Part B — Measured verification (API required):
- Run
prompt_caching_demo.pyfrom theexamples/directory. - Record the
cache_creation_input_tokenson call 1 andcache_read_input_tokenson calls 2–3. - Calculate the actual cost savings from the measured token counts.
- Compare with your theoretical calculation from Part A.
Deliverable: A markdown file exercise_03_solution.md with your calculations shown step by step, and a screenshot or copy-paste of the demo output from Part B.
Exercise 4: Simple Model Router
Objective: Build a model router that selects the cheapest adequate model for each query.
Task:
Implement a ModelRouter class with the following routing logic:
| Condition | Route to |
|---|---|
| Query < 50 words AND no code-related keywords | claude-haiku-4-5-20251001 |
| Query >= 50 words OR contains code keywords | claude-sonnet-4-5-20251001 |
Code-related keywords: code, debug, function, class, error, stack trace, implement, refactor, algorithm, complexity.
Interface:
class ModelRouter:
def select_model(self, query: str) -> str:
"""Return the model name to use for this query."""
...
def call(self, query: str, client: anthropic.Anthropic) -> tuple[str, str]:
"""Route query to the right model and return (response_text, model_used)."""

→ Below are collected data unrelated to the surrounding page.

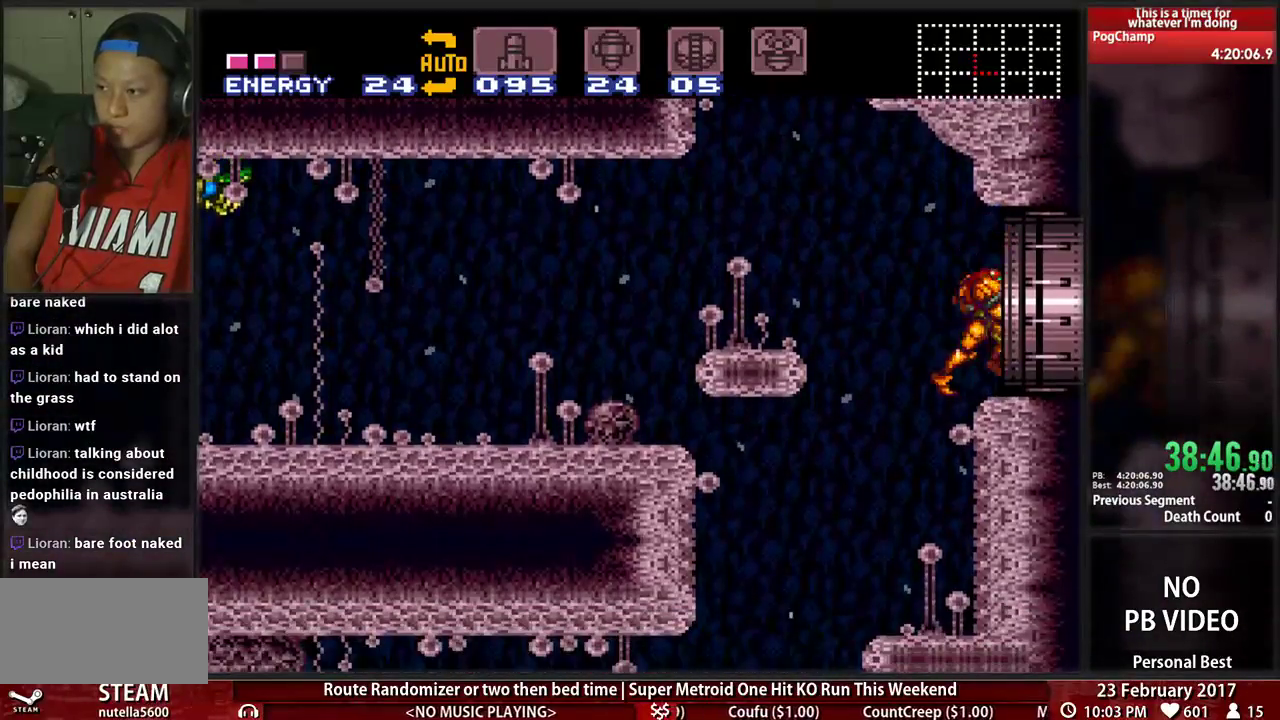
Gameplay with a controller (Nintendo layout); each line is a JSON object with the inputs held at the frame after it. "events" lists button and stick changes between this image and that frame as [ms after this image, input, new state], when the widget could be followed in between. Not read: L3 R3 SELECT START.
{"buttons": ["B", "DPAD_RIGHT"], "events": []}
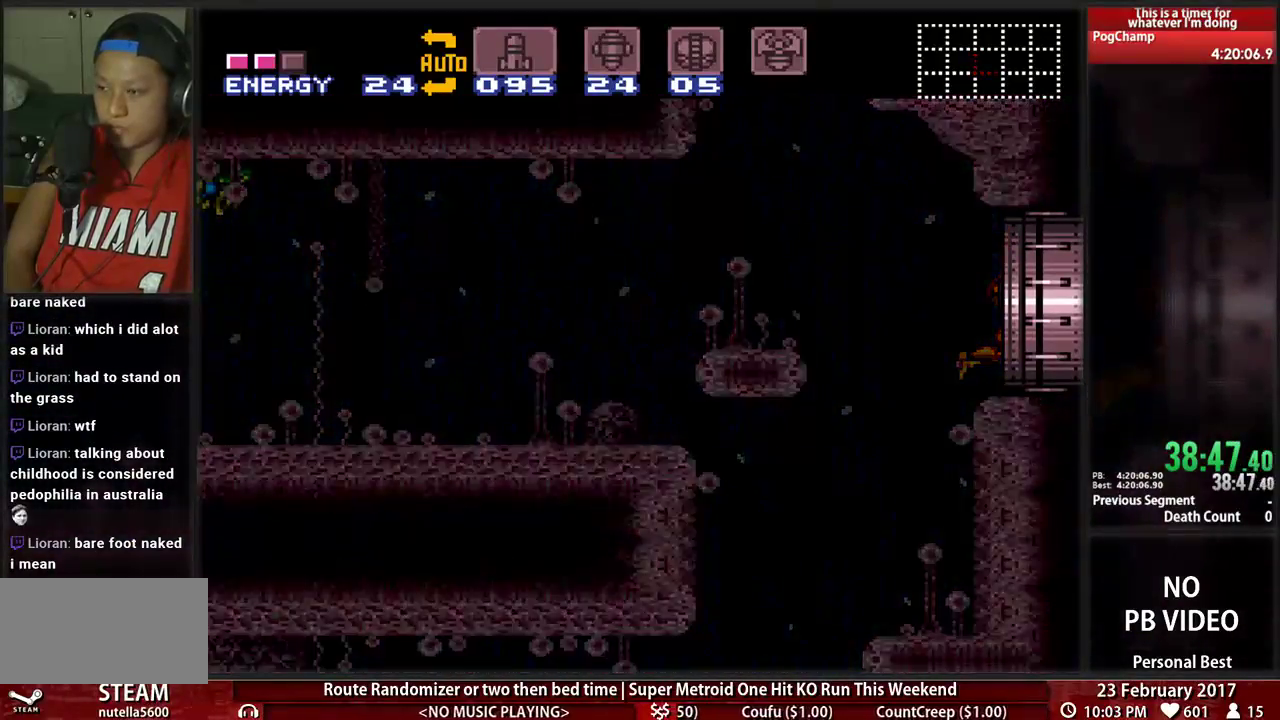
{"buttons": ["B", "DPAD_RIGHT"], "events": []}
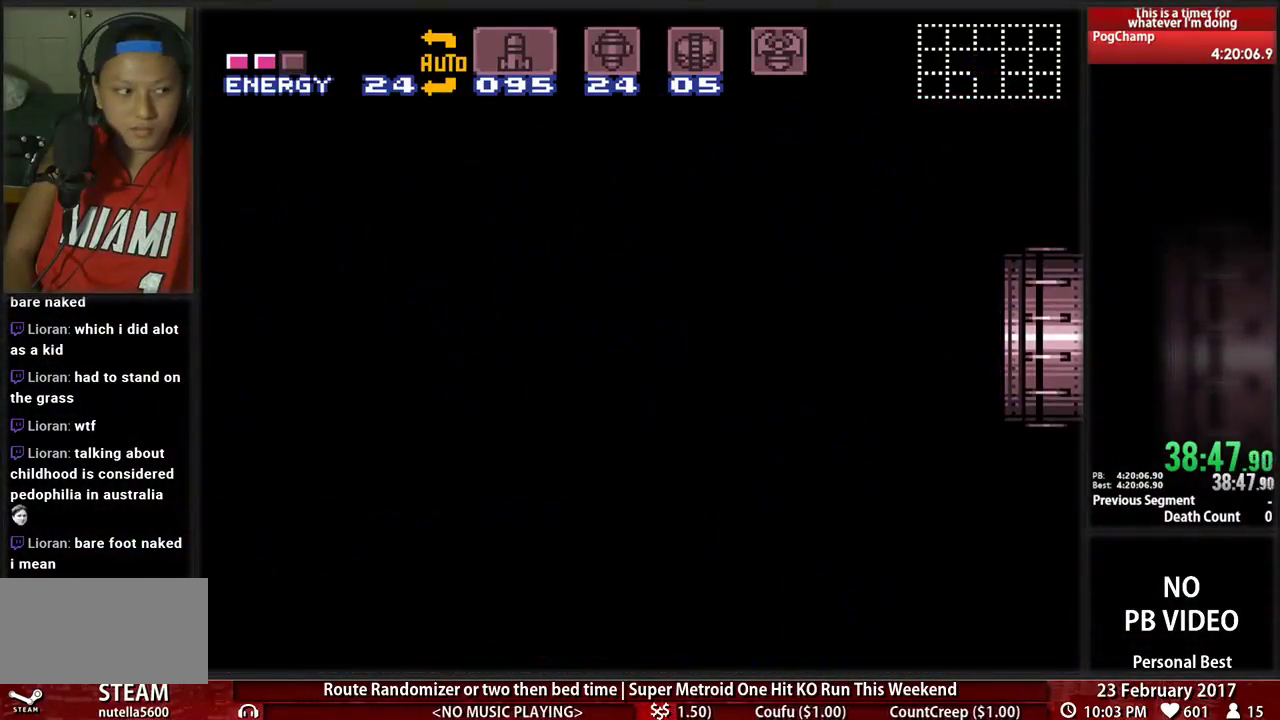
{"buttons": ["B", "DPAD_RIGHT"], "events": []}
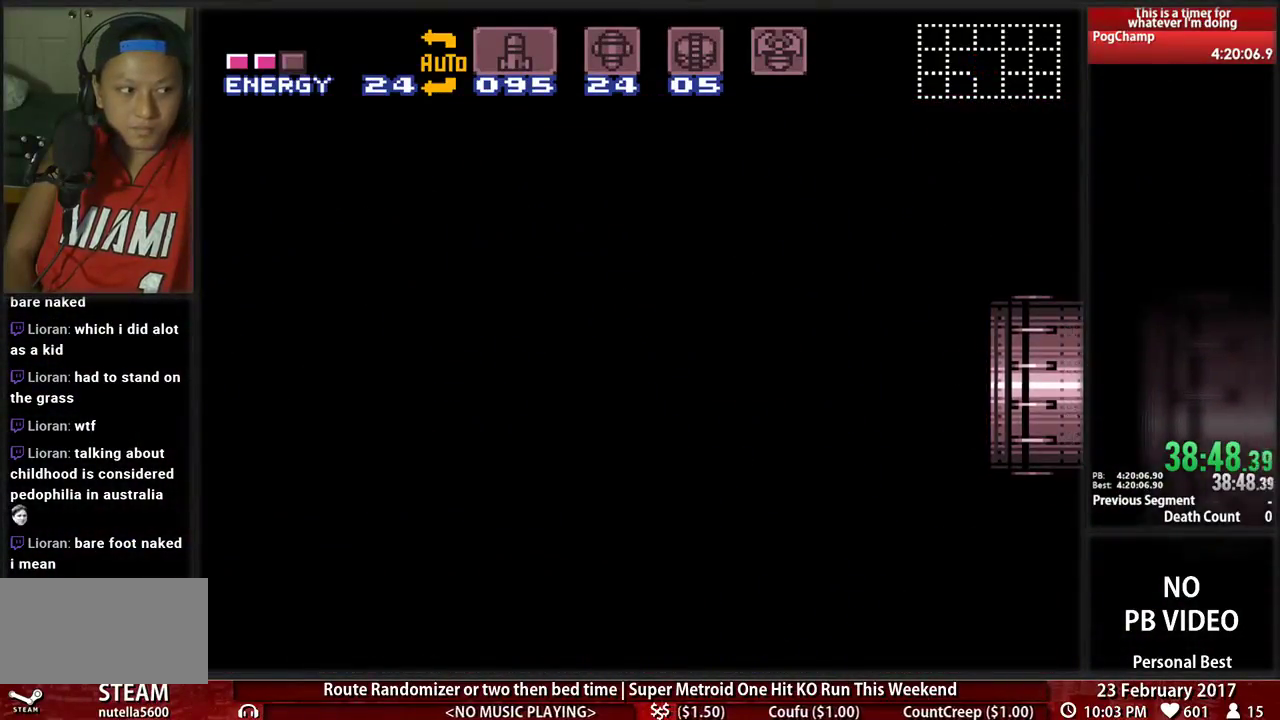
{"buttons": ["B", "DPAD_RIGHT"], "events": []}
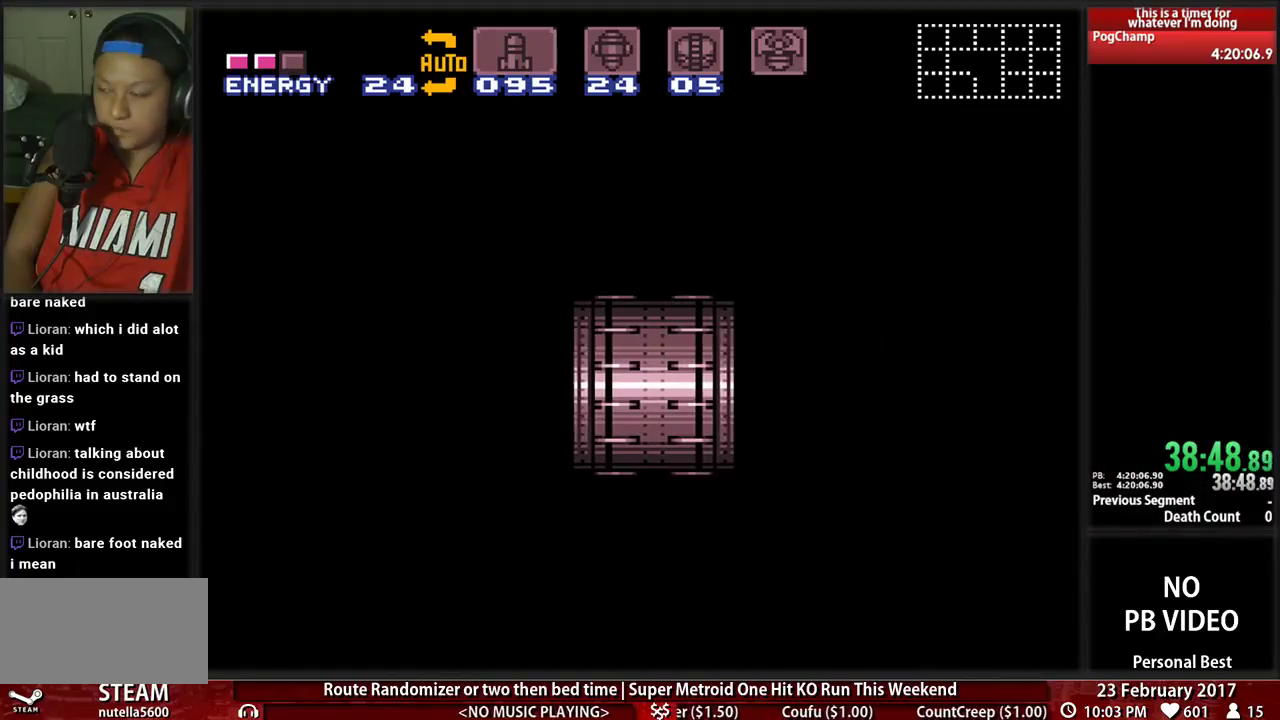
{"buttons": ["B", "DPAD_RIGHT"], "events": []}
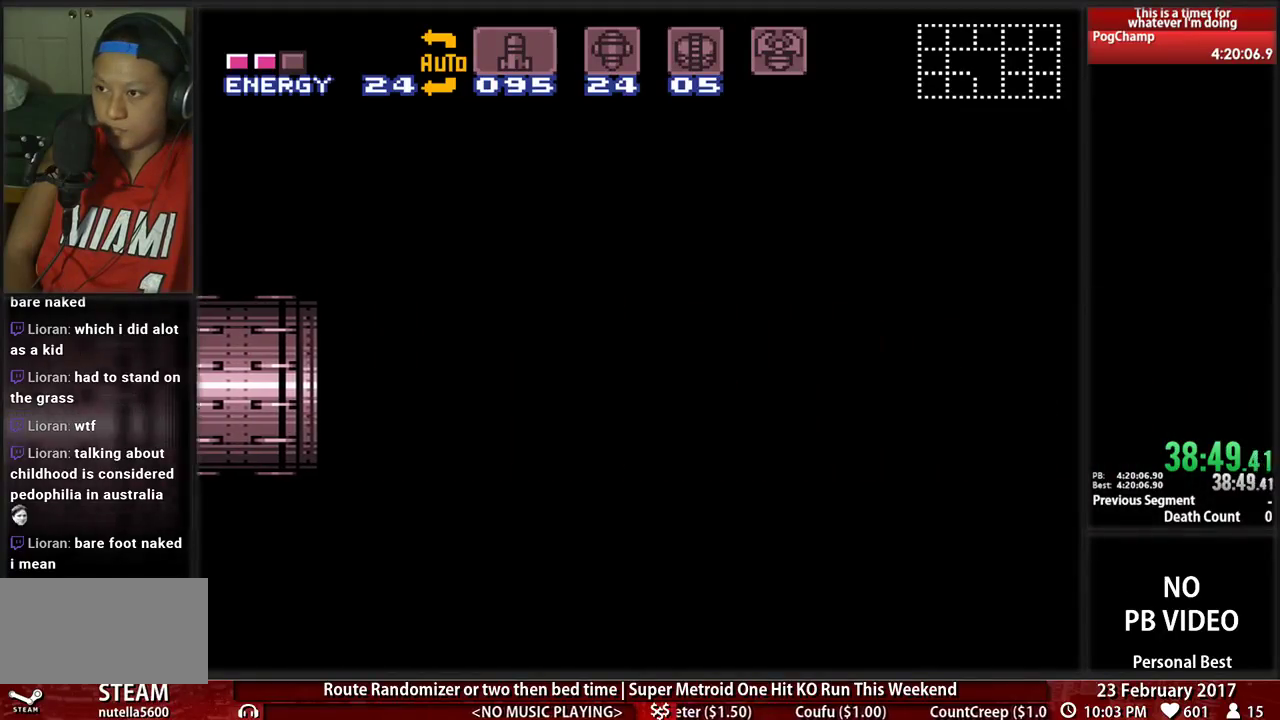
{"buttons": ["B", "DPAD_RIGHT"], "events": []}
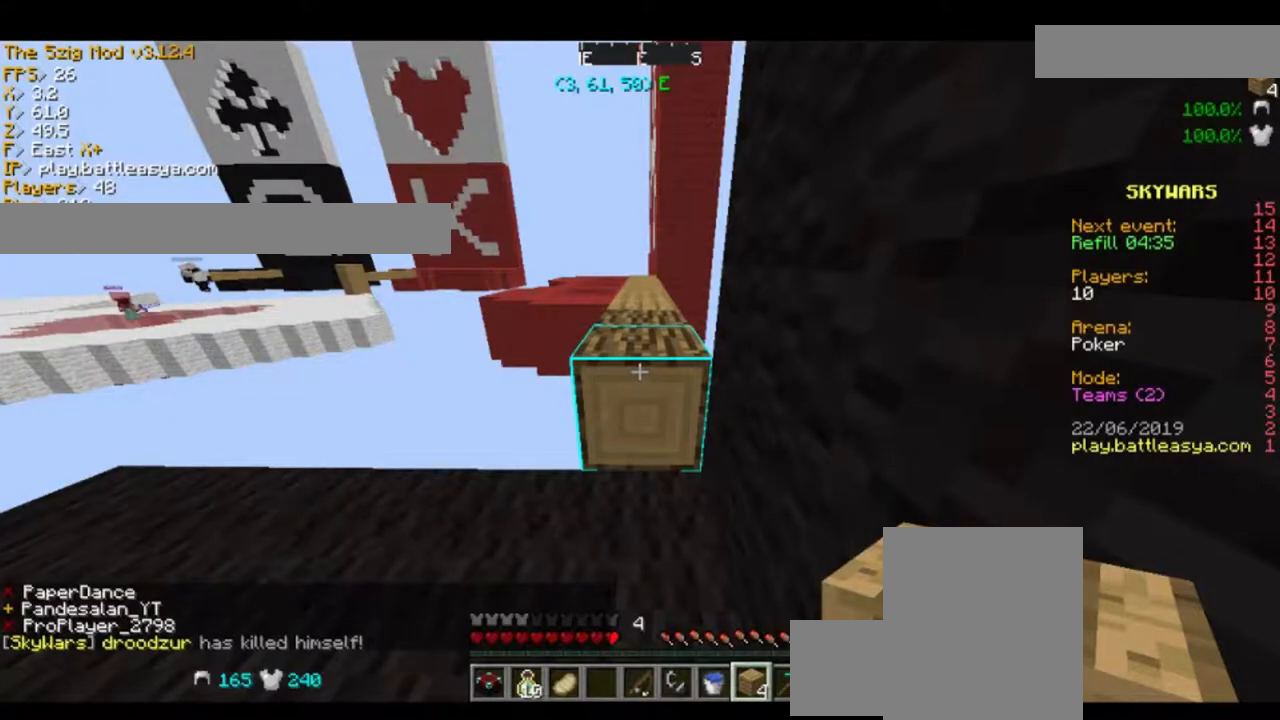
Gameplay with keyboard and mouse; each line is a JSON object with the keys and mouse buttons held at the frame after it. "events" lists presses ("down") and releases ("up") of "a", "d", "s", "space", "w", "mouse_left" and "mouse_right" between this image and that frame as [ms after this image, input, new state], when the widget could be followed in between. "mouse_left", "mouse_right" = the "left", "right" buttons of the "mouse" list. No other keys are recorded. Fast repeated clicks can show as one long hold. Mouse movement is not recorded.
{"keys": ["w"], "mouse": [], "events": [[166, "space", "down"], [166, "w", "down"], [267, "space", "up"]]}
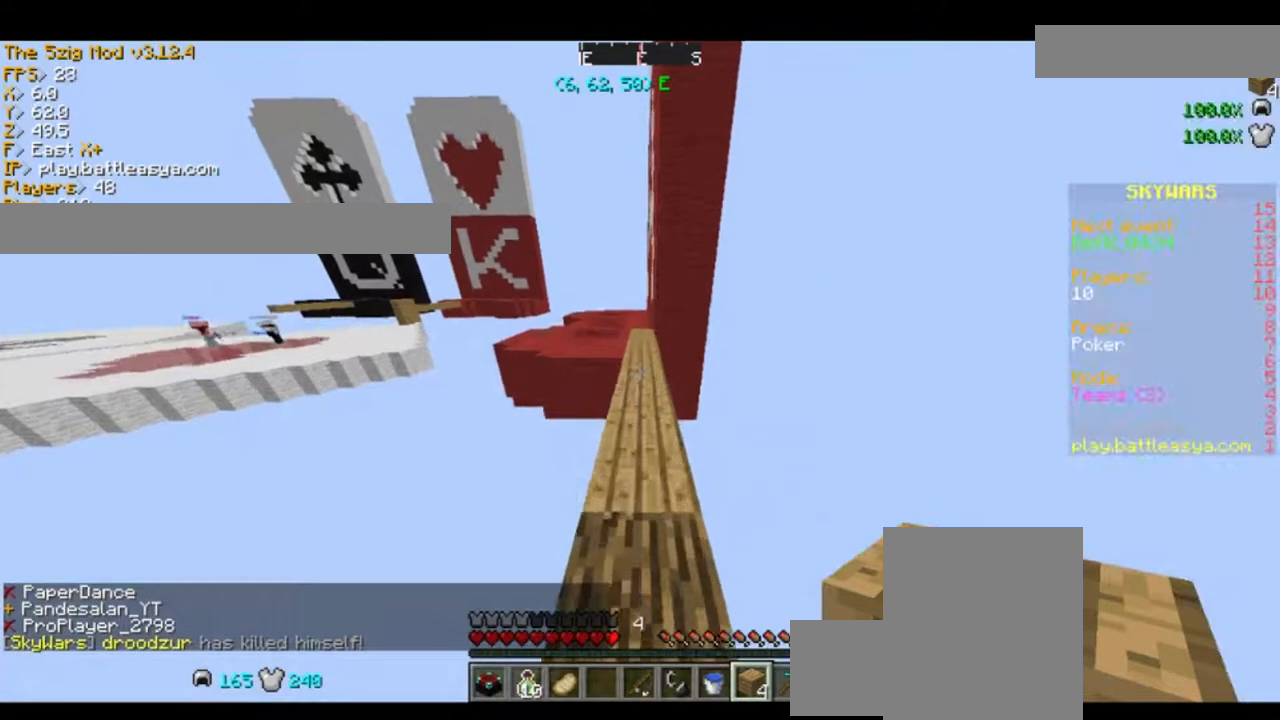
{"keys": ["w"], "mouse": [], "events": [[67, "space", "down"], [234, "space", "up"]]}
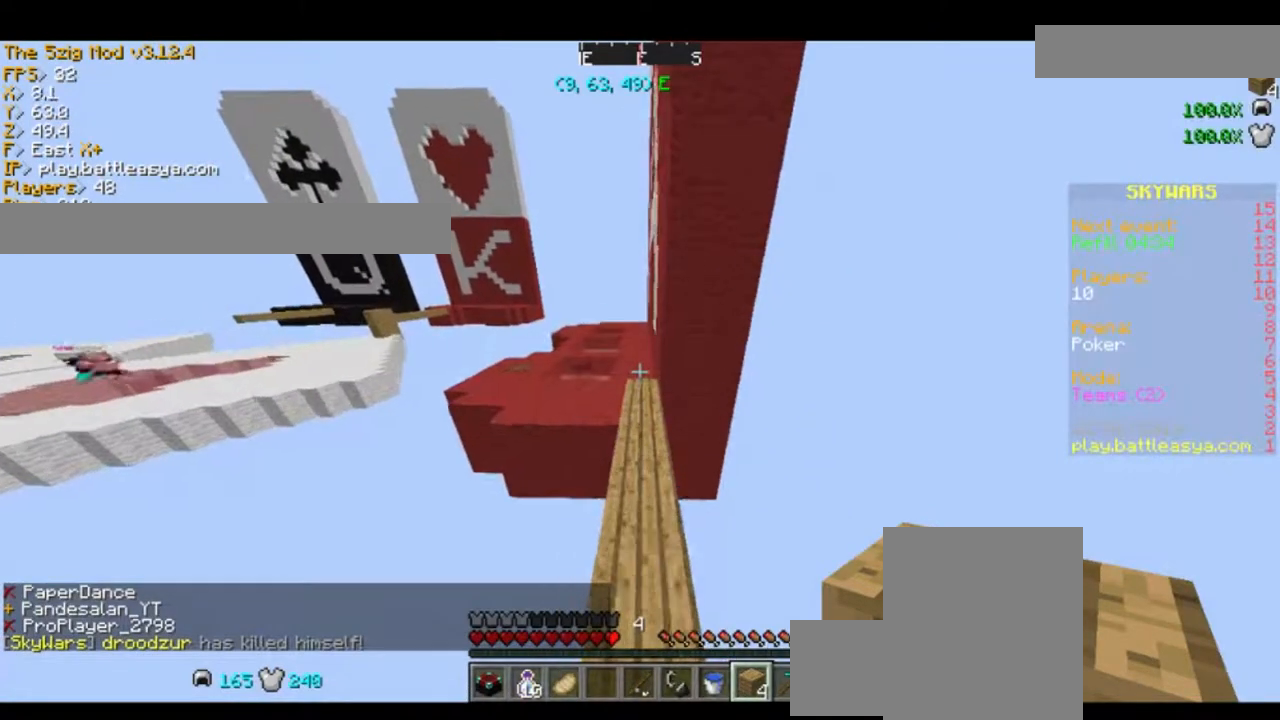
{"keys": ["w"], "mouse": [], "events": [[133, "space", "down"], [333, "space", "up"]]}
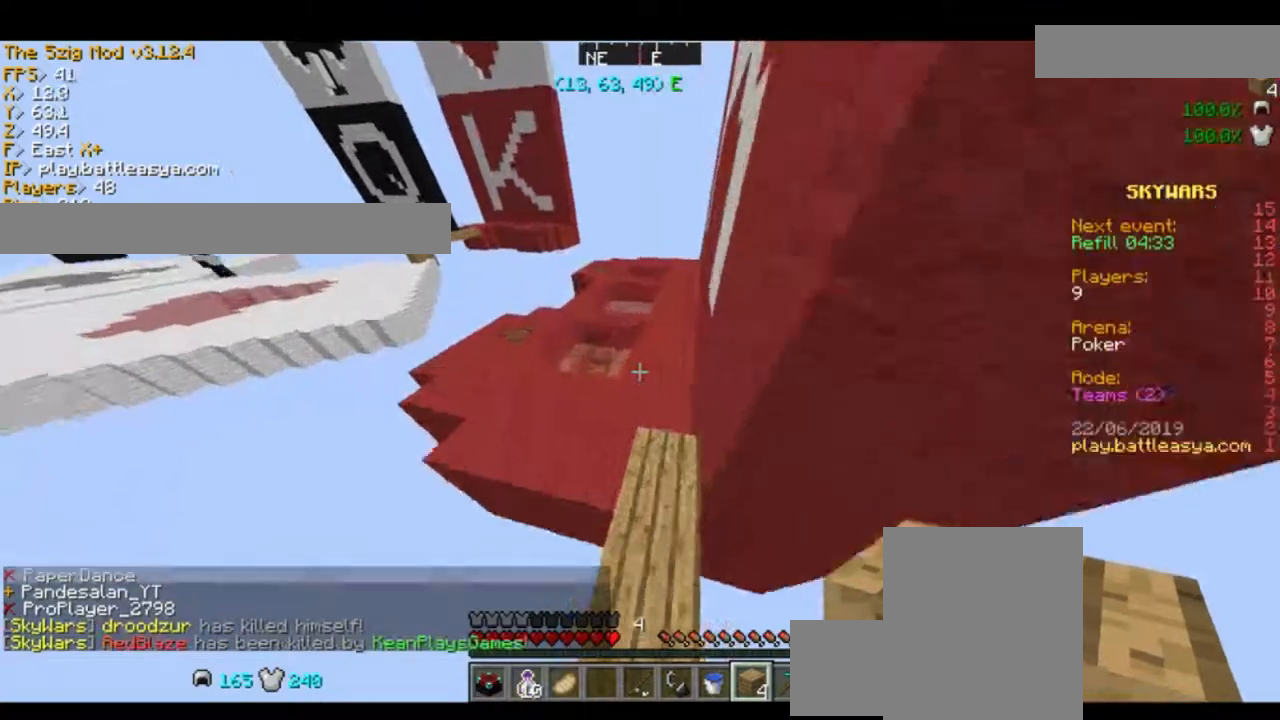
{"keys": ["w"], "mouse": [], "events": [[167, "space", "down"], [367, "space", "up"]]}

...Test your router with at least 6 queries:
- “What is 2+2?” → should route to Haiku
- “Summarize the French Revolution in one paragraph.” → route based on word count
- “Debug this Python function: def foo(x): return x/0” → should route to Sonnet
- “Write a recursive algorithm for binary search with O(log n) complexity.” → Sonnet
- A long essay question (50+ words) → Sonnet
- A very short classification task → Haiku
Log which model was selected and the actual cost for each call. Calculate the total cost of your test set and compare it to the cost if all calls went to Sonnet.
Stretch goal: Add a third tier — if the query contains “analyze in depth”, “comprehensive report”, or similar high-stakes phrases, route to Opus (but add a cost guard that refuses if estimated cost > $0.10).
Exercise 5 (Interview Sim): Infrastructure Design for 10,000 Requests/Day
Objective: Practice the system design interview question most commonly asked when hiring for LLM engineering roles.
The Question:
“Design the infrastructure for an LLM-powered API that must handle 10,000 requests per day with a P99 latency under 2 seconds, at minimum cost. The system serves a B2C product where users ask questions about their financial portfolio. Responses should be accurate and contextually aware of previous messages in the session.”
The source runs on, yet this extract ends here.